_Human keypoint data_:
_ _ _ _
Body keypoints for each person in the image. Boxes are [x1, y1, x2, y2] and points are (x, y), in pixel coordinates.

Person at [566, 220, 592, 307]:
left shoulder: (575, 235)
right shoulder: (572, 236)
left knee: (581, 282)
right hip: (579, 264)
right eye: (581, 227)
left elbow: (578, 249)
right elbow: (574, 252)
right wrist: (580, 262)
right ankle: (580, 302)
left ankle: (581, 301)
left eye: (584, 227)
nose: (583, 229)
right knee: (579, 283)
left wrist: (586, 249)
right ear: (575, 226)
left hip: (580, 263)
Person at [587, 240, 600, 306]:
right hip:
_ _ _ _
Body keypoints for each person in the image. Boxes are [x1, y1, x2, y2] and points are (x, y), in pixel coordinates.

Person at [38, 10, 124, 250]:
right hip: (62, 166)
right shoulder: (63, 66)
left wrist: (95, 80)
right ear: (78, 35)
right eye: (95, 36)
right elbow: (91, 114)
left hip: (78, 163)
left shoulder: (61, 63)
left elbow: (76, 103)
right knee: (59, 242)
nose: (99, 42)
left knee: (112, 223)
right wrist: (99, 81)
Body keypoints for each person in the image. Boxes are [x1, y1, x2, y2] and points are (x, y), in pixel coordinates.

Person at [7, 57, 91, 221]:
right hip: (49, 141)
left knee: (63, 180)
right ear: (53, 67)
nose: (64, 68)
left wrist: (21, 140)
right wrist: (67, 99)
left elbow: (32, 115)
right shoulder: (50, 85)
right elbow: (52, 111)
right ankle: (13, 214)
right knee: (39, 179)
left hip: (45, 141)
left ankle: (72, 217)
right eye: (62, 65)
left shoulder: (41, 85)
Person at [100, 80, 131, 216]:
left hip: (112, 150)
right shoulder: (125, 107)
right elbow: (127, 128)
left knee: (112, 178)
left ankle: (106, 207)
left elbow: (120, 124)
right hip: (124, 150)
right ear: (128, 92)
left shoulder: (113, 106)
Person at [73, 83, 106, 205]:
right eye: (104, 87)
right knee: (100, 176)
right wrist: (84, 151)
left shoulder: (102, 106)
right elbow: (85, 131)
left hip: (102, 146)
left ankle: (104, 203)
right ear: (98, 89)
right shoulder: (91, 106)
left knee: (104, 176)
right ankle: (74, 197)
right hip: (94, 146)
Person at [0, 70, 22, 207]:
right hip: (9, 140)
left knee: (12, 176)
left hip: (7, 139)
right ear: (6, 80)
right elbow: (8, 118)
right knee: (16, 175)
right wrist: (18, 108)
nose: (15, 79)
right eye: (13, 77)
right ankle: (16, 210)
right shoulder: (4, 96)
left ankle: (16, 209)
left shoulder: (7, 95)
_ _ _ _
_Requirement_:
Show all lines above holding "ankle".

_Response area_:
right ankle: (580, 302)
left ankle: (581, 301)
right ankle: (13, 214)
left ankle: (72, 217)
left ankle: (106, 207)
left ankle: (104, 203)
right ankle: (74, 197)
right ankle: (16, 210)
left ankle: (16, 209)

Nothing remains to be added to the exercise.